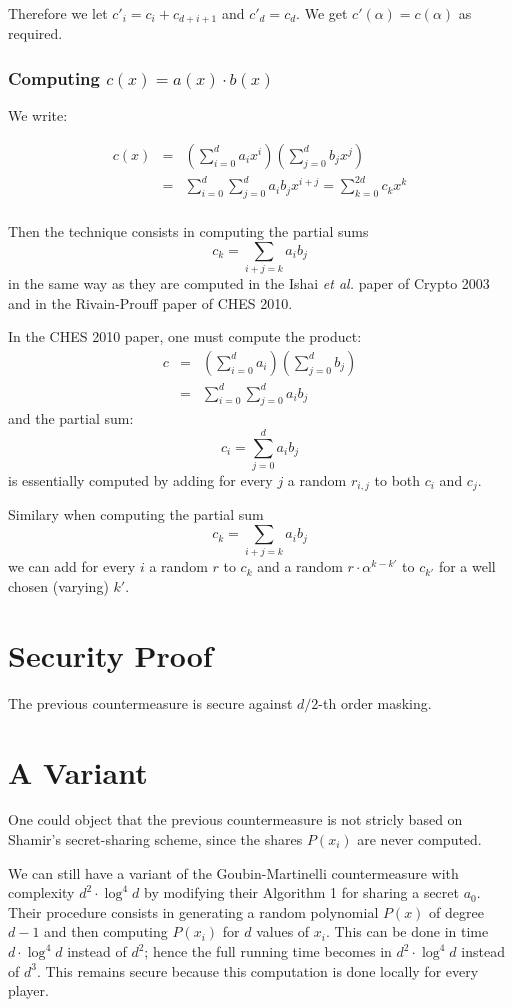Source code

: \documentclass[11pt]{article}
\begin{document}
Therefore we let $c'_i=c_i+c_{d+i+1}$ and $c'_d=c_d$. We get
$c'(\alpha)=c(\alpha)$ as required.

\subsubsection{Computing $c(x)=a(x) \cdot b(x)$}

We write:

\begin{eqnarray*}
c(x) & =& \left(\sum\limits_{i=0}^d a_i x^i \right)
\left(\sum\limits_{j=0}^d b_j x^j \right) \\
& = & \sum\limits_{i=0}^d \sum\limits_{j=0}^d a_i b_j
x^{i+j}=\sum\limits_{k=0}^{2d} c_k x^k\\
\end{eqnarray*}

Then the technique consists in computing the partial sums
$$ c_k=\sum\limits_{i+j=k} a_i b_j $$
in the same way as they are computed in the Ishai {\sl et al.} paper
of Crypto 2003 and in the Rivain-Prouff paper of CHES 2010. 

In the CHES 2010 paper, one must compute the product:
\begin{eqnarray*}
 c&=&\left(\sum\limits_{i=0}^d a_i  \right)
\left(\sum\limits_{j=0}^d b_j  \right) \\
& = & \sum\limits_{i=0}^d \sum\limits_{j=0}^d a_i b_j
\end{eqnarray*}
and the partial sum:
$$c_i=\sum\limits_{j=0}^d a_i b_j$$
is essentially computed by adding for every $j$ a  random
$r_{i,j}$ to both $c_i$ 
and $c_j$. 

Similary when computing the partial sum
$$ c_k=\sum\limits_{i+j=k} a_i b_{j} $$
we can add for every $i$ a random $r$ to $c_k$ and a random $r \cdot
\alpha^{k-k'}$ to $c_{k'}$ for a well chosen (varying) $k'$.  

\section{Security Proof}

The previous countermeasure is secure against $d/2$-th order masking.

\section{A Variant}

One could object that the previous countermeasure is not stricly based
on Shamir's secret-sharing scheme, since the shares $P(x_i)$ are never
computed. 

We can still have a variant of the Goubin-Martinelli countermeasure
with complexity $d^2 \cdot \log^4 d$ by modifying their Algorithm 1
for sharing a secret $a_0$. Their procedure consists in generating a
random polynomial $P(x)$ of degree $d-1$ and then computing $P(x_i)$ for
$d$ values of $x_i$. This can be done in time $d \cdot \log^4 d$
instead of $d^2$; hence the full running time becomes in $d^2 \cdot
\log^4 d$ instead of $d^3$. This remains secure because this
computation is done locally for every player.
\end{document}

==

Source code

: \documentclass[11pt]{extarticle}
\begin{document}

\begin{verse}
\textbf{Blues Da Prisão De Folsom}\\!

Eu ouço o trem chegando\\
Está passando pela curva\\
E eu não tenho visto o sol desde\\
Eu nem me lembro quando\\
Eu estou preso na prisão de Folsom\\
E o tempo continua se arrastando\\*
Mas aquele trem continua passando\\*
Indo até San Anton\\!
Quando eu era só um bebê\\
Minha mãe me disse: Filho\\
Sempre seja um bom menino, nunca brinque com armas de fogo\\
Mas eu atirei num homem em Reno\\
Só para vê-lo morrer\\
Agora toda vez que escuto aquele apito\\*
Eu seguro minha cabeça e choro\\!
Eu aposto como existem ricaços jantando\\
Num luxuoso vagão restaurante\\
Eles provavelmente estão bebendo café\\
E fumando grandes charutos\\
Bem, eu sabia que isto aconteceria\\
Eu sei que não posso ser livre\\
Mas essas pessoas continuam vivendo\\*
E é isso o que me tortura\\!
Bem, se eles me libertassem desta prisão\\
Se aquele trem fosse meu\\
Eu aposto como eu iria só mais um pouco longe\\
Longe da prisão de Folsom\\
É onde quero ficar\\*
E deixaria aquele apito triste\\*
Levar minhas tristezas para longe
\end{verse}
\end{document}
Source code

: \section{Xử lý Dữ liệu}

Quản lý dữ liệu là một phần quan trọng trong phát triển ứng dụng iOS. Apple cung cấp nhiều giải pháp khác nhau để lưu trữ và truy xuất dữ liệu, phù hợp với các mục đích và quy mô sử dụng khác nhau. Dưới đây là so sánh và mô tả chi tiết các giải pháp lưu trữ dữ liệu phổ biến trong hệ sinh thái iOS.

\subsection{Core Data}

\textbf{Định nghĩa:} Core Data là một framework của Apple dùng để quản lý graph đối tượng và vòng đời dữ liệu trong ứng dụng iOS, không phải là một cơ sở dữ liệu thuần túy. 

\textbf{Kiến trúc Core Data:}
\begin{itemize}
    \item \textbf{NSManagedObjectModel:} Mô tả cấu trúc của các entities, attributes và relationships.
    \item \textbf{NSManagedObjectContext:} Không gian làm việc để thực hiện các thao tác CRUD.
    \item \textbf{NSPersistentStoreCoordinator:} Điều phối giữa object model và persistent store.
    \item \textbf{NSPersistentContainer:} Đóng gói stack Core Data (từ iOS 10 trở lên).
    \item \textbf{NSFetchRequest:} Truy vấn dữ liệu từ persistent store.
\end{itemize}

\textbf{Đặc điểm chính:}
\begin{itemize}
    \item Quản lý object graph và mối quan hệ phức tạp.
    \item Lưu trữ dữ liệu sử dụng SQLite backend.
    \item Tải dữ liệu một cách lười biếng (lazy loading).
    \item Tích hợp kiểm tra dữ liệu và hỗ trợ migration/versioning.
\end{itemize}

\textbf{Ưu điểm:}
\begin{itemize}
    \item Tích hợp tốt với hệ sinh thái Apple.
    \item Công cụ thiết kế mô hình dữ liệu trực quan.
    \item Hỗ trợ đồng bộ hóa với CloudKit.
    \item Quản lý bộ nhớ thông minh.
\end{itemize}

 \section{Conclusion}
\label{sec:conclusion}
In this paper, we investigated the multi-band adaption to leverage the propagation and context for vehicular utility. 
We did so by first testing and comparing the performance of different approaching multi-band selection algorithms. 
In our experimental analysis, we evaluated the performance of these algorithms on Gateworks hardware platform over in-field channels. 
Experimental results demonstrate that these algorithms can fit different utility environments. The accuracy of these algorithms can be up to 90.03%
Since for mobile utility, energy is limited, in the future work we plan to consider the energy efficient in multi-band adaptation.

...

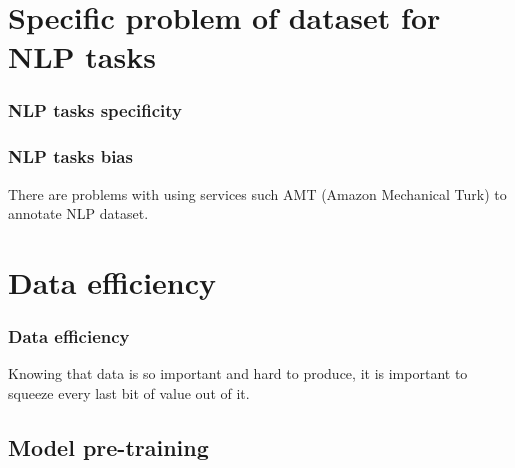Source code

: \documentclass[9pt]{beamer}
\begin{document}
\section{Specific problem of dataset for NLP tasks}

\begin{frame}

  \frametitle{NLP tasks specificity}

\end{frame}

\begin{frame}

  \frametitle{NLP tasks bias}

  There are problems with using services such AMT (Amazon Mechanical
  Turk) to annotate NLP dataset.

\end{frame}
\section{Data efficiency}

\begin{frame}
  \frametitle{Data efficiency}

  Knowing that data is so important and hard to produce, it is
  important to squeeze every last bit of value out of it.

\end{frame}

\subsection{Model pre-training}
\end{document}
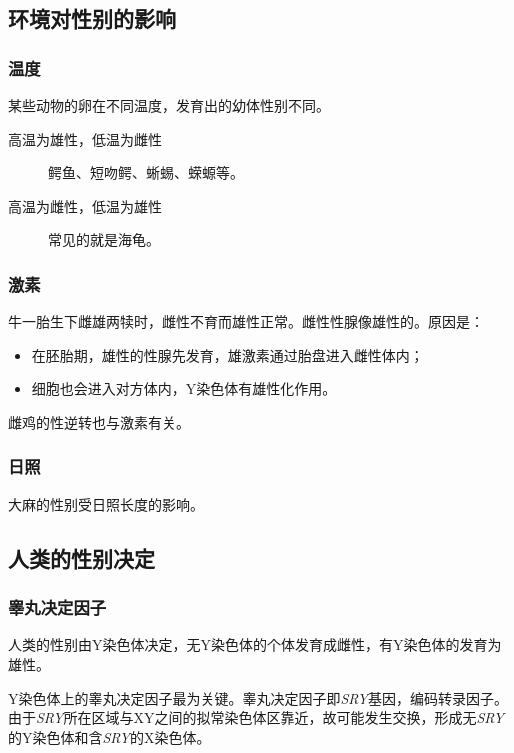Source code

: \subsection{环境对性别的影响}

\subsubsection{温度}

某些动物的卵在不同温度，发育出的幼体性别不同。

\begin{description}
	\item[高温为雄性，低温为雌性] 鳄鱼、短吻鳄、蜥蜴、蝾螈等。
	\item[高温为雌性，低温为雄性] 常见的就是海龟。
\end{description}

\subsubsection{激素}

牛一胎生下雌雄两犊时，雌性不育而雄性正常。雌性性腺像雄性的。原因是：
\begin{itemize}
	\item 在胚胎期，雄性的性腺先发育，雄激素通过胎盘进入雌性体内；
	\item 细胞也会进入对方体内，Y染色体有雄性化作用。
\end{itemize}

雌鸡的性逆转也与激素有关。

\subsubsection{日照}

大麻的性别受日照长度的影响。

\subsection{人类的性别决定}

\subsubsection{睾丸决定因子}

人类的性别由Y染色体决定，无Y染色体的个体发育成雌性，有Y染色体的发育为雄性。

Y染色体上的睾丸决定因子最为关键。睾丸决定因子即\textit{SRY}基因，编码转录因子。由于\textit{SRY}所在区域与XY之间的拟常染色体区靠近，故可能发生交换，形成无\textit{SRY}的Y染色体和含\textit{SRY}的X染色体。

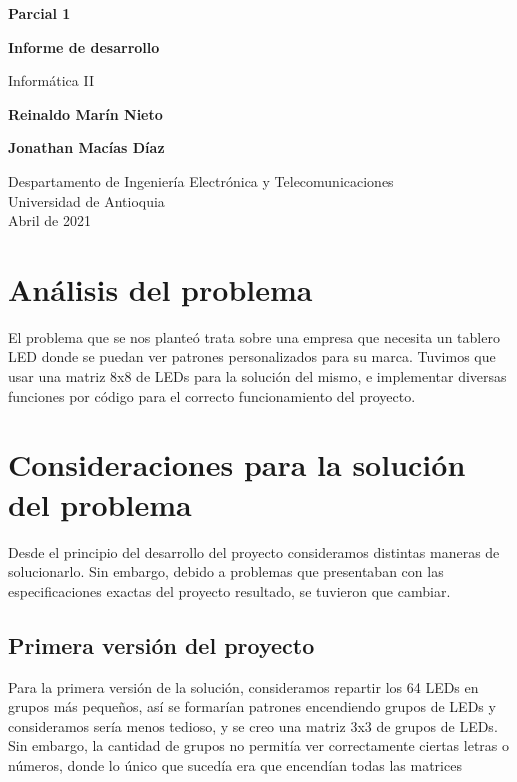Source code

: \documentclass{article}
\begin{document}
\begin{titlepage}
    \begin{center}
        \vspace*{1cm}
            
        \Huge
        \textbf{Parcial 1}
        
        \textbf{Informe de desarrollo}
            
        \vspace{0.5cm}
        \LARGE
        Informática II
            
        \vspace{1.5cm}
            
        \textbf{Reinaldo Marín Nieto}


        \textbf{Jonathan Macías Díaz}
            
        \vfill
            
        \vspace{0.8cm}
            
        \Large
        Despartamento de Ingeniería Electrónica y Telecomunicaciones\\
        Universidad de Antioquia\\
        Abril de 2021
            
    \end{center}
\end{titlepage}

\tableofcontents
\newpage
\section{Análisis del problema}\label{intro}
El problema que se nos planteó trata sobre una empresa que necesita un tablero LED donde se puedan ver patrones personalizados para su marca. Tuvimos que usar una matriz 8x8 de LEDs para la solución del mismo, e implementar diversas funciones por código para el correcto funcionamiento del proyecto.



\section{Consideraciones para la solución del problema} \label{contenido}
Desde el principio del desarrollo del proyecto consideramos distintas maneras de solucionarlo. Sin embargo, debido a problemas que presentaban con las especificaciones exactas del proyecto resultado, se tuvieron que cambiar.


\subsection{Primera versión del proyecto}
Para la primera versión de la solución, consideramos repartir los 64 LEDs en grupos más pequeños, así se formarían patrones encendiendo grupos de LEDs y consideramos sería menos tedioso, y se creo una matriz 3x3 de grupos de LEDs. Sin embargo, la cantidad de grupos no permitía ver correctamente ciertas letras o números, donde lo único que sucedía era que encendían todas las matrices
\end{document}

**TASK DESCRIPTION**
Only lines containing the word "countermeasure" matter here: count them in the entries and give the number, nothing else.

**TASK OUTPUT**
3